Phi-4-multimodal-instruct
Property | Value |
---|---|
Parameters | 5.6B |
Context Length | 128K tokens |
License | MIT |
Author | Microsoft |
Release Date | February 2025 |
What is Phi-4-multimodal-instruct?
Phi-4-multimodal-instruct is Microsoft's latest lightweight multimodal foundation model that can process text, images, and audio inputs. Built upon the research from Phi-3.5 and 4.0 models, it represents a significant advancement in multimodal AI capabilities, supporting 23 languages for text, English for vision, and 8 languages for audio processing.
Implementation Details
The model utilizes a sophisticated architecture combining supervised fine-tuning, direct preference optimization, and RLHF for enhanced instruction adherence and safety. It requires specific GPU hardware (NVIDIA A100, A6000, or H100) for optimal performance using flash attention, though it can run on older GPUs using eager attention implementation.

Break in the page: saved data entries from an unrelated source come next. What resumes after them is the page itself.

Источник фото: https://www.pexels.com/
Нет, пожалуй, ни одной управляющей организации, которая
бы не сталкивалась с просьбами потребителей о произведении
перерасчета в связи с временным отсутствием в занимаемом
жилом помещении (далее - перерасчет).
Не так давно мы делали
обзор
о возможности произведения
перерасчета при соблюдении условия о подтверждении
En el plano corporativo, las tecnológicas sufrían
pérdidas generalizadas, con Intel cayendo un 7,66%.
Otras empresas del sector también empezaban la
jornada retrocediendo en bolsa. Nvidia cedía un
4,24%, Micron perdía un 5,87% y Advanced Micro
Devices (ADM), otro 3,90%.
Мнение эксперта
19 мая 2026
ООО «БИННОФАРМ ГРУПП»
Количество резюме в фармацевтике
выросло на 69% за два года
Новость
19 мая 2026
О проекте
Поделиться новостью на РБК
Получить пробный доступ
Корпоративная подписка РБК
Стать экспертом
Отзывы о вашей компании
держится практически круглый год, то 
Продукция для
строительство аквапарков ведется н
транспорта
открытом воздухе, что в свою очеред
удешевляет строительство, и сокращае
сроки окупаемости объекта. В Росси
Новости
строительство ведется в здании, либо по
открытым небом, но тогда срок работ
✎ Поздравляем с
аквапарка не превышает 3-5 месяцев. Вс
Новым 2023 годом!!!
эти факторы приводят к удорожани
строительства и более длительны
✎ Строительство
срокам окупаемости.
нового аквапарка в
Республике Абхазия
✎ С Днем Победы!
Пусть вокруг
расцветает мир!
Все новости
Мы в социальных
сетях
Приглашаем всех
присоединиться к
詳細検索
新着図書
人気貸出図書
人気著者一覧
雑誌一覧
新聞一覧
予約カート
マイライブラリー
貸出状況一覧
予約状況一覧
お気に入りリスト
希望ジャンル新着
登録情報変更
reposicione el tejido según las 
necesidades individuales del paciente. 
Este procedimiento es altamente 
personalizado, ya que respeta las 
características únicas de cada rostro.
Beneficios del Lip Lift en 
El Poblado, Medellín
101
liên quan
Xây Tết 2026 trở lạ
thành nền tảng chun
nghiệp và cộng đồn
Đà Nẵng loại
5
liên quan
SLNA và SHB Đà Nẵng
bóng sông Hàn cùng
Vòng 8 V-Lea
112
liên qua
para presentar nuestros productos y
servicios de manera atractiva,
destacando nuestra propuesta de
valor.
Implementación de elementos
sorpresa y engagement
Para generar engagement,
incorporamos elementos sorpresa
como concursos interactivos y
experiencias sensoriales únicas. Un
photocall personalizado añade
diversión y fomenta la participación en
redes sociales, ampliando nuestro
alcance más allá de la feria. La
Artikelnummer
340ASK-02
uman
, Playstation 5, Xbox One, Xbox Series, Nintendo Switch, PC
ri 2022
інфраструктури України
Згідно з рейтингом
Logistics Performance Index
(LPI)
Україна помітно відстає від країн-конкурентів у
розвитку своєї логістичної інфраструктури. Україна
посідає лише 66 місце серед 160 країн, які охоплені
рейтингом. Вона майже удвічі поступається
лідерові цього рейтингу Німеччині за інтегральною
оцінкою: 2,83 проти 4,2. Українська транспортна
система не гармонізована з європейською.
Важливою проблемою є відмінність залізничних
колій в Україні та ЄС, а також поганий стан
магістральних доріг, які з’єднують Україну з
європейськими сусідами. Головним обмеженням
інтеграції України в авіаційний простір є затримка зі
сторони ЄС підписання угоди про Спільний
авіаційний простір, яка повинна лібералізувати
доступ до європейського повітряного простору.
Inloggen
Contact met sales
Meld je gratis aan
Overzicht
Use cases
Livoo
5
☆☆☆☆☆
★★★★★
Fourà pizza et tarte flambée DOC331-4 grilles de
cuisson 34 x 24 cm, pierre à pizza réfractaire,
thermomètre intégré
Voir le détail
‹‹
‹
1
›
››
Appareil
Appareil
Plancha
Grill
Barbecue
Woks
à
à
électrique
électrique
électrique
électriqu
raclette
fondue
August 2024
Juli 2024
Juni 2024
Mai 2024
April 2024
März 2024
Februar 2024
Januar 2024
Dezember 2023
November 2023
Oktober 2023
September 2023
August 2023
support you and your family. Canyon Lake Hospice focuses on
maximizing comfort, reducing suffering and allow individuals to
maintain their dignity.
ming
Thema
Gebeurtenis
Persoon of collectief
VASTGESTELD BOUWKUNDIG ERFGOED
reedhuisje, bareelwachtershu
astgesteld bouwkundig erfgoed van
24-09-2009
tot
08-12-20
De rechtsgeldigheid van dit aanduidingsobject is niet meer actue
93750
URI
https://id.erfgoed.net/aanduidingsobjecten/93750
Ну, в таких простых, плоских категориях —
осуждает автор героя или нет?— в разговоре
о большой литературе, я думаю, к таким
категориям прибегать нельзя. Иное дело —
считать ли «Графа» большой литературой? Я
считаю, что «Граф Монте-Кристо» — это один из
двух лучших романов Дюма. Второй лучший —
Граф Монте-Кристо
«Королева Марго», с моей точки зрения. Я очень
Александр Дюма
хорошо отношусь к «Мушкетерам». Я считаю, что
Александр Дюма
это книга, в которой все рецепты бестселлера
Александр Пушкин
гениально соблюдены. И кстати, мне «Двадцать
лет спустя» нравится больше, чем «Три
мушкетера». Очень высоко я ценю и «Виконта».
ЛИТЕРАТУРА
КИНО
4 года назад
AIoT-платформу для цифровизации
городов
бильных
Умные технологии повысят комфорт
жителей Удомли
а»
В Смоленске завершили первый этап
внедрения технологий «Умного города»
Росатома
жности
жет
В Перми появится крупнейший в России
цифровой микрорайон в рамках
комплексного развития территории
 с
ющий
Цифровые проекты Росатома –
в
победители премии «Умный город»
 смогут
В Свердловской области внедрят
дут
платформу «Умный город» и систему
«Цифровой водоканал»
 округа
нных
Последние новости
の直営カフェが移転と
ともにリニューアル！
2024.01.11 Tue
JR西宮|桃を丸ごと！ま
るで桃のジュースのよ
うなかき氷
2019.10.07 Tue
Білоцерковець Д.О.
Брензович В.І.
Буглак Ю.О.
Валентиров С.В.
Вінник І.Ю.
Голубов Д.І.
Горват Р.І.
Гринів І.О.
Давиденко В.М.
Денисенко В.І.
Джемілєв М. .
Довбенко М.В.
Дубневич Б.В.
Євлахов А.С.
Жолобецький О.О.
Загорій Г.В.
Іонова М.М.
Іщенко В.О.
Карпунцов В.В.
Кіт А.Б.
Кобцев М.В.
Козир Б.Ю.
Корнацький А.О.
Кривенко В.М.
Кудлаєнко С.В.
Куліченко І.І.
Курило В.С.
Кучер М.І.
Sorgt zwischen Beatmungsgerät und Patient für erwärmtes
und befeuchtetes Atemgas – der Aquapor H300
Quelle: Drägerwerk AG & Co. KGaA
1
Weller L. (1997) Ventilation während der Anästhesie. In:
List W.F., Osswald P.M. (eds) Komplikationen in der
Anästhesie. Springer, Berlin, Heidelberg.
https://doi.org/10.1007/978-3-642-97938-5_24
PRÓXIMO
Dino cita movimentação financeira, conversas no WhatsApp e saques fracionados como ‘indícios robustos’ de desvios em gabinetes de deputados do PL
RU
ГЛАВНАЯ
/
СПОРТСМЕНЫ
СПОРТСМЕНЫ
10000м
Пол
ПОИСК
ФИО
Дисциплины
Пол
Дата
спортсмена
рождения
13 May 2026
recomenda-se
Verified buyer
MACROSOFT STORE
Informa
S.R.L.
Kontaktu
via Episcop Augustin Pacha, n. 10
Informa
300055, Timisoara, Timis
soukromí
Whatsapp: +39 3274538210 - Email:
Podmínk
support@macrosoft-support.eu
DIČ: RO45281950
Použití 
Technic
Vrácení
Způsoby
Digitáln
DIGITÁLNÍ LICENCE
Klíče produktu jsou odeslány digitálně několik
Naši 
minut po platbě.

- Training involved 512 A100-80G GPUs over 28 days
- Processed 5T tokens, 2.3M speech hours, and 1.1T image-text tokens
- Implements advanced encoders and adapters for vision and speech processing
Core Capabilities
- Multilingual text processing across 23 languages
- Advanced vision capabilities including OCR and chart understanding
- Speech recognition and translation in 8 languages
- Multi-image comparison and video clip summarization
- Function and tool calling capabilities
- 128K token context length for extensive processing
Frequently Asked Questions
Q: What makes this model unique?
The model's ability to process text, vision, and audio inputs in a single neural network, combined with its relatively small size (5.6B parameters) while maintaining competitive performance across multiple benchmarks makes it stand out. It's particularly notable for its strong performance in speech recognition, surpassing specialized models like WhisperV3.
Q: What are the recommended use cases?
The model is ideal for applications requiring memory/compute constrained environments, latency-bound scenarios, strong reasoning (especially math and logic), general image understanding, speech recognition and translation, and multi-modal processing. It's particularly well-suited for commercial and research applications requiring efficient multimodal processing.